━━ Listed records ━━
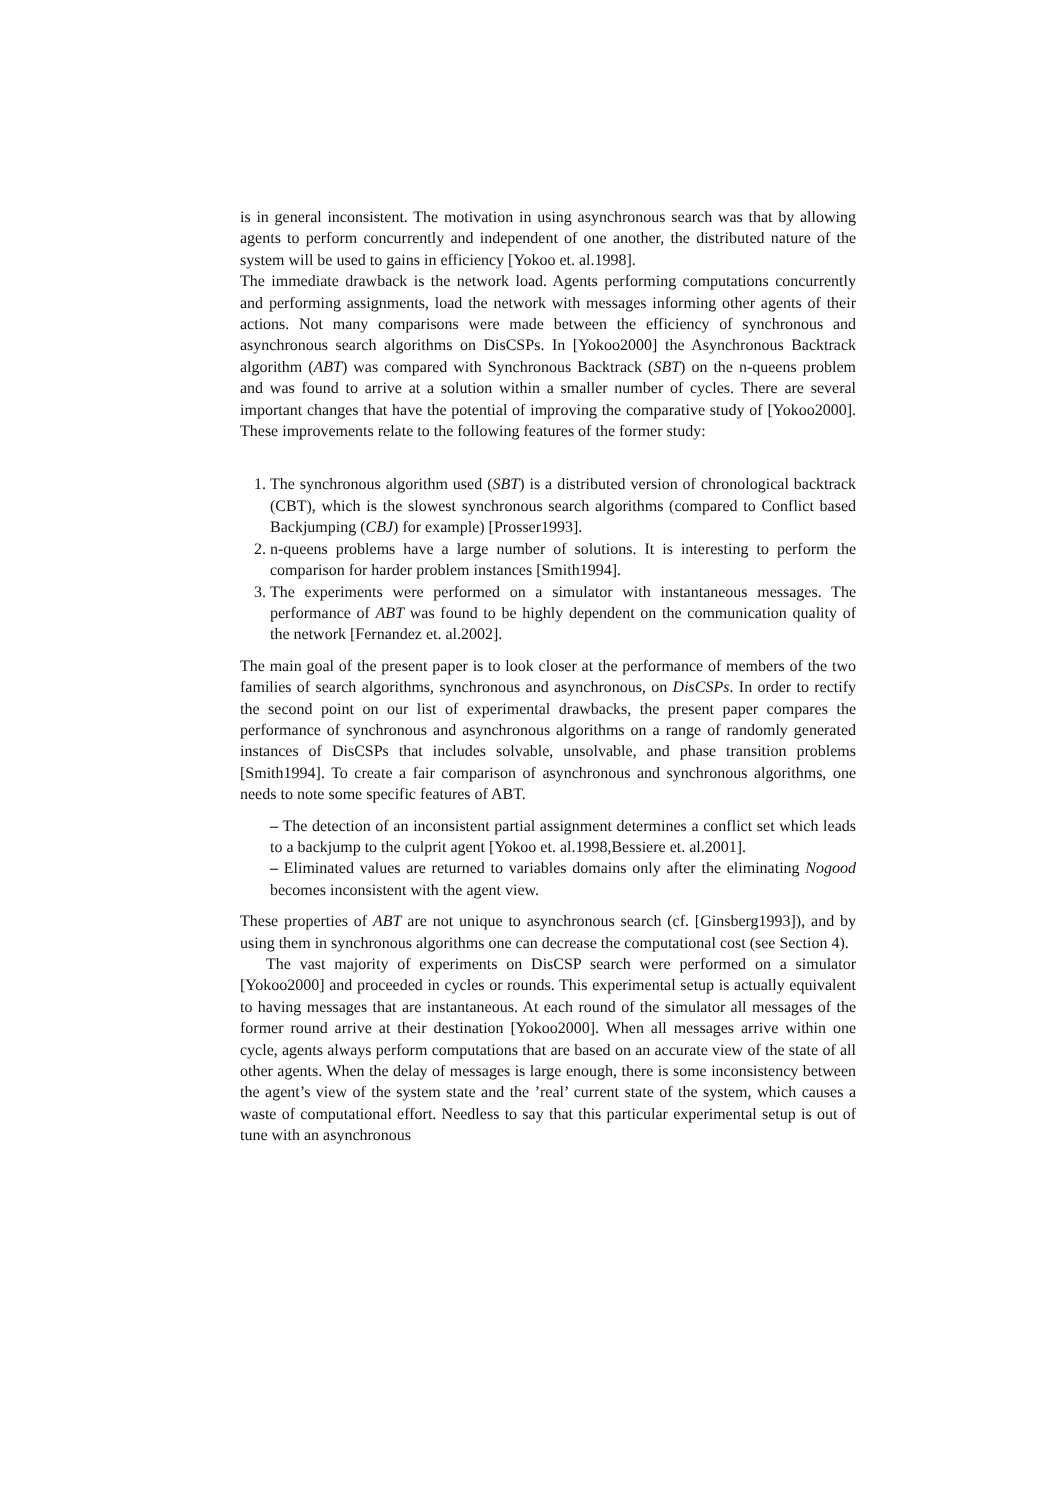is in general inconsistent. The motivation in using asynchronous search was that by allowing agents to perform concurrently and independent of one another, the distributed nature of the system will be used to gains in efficiency [Yokoo et. al.1998].
The immediate drawback is the network load. Agents performing computations concurrently and performing assignments, load the network with messages informing other agents of their actions. Not many comparisons were made between the efficiency of synchronous and asynchronous search algorithms on DisCSPs. In [Yokoo2000] the Asynchronous Backtrack algorithm (ABT) was compared with Synchronous Backtrack (SBT) on the n-queens problem and was found to arrive at a solution within a smaller number of cycles. There are several important changes that have the potential of improving the comparative study of [Yokoo2000]. These improvements relate to the following features of the former study:
1. The synchronous algorithm used (SBT) is a distributed version of chronological backtrack (CBT), which is the slowest synchronous search algorithms (compared to Conflict based Backjumping (CBJ) for example) [Prosser1993].
2. n-queens problems have a large number of solutions. It is interesting to perform the comparison for harder problem instances [Smith1994].
3. The experiments were performed on a simulator with instantaneous messages. The performance of ABT was found to be highly dependent on the communication quality of the network [Fernandez et. al.2002].
The main goal of the present paper is to look closer at the performance of members of the two families of search algorithms, synchronous and asynchronous, on DisCSPs. In order to rectify the second point on our list of experimental drawbacks, the present paper compares the performance of synchronous and asynchronous algorithms on a range of randomly generated instances of DisCSPs that includes solvable, unsolvable, and phase transition problems [Smith1994]. To create a fair comparison of asynchronous and synchronous algorithms, one needs to note some specific features of ABT.
– The detection of an inconsistent partial assignment determines a conflict set which leads to a backjump to the culprit agent [Yokoo et. al.1998,Bessiere et. al.2001].
– Eliminated values are returned to variables domains only after the eliminating Nogood becomes inconsistent with the agent view.
These properties of ABT are not unique to asynchronous search (cf. [Ginsberg1993]), and by using them in synchronous algorithms one can decrease the computational cost (see Section 4).
The vast majority of experiments on DisCSP search were performed on a simulator [Yokoo2000] and proceeded in cycles or rounds. This experimental setup is actually equivalent to having messages that are instantaneous. At each round of the simulator all messages of the former round arrive at their destination [Yokoo2000]. When all messages arrive within one cycle, agents always perform computations that are based on an accurate view of the state of all other agents. When the delay of messages is large enough, there is some inconsistency between the agent’s view of the system state and the ’real’ current state of the system, which causes a waste of computational effort. Needless to say that this particular experimental setup is out of tune with an asynchronous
━━━
For this exercise, repeat exactly the lines of the data above from the one with "al.1998,Bessiere et. al.2001]." down to the one with "These properties of", both end lines included.

– The detection of an inconsistent partial assignment determines a conflict set which leads to a backjump to the culprit agent [Yokoo et. al.1998,Bessiere et. al.2001].
– Eliminated values are returned to variables domains only after the eliminating Nogood becomes inconsistent with the agent view.
These properties of ABT are not unique to asynchronous search (cf. [Ginsberg1993]), and by using them in synchronous algorithms one can decrease the computational cost (see Section 4).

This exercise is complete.